From the records below, copy out each line that has the word "Оригинал".

Dataset entries Block Start

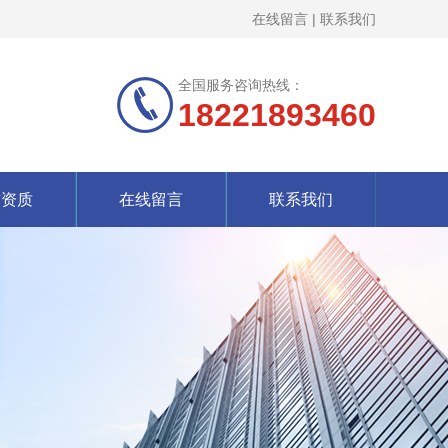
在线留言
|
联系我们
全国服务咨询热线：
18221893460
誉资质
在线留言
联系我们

Dataset entries Block End
Dataset entries Block Start

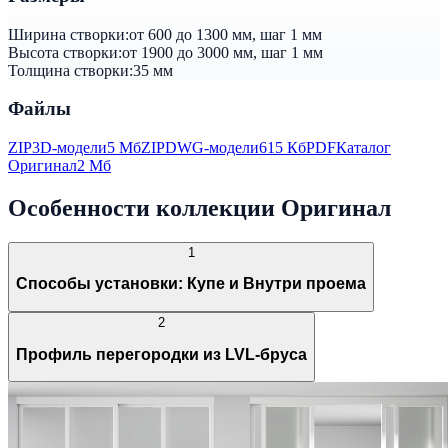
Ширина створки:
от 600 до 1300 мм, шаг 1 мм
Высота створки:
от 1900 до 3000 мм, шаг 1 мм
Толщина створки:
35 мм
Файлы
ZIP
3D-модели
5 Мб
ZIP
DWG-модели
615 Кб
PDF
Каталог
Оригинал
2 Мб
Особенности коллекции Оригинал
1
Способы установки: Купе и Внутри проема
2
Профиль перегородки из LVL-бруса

Dataset entries Block End

▸ Answer to the exercise
Оригинал
Особенности коллекции Оригинал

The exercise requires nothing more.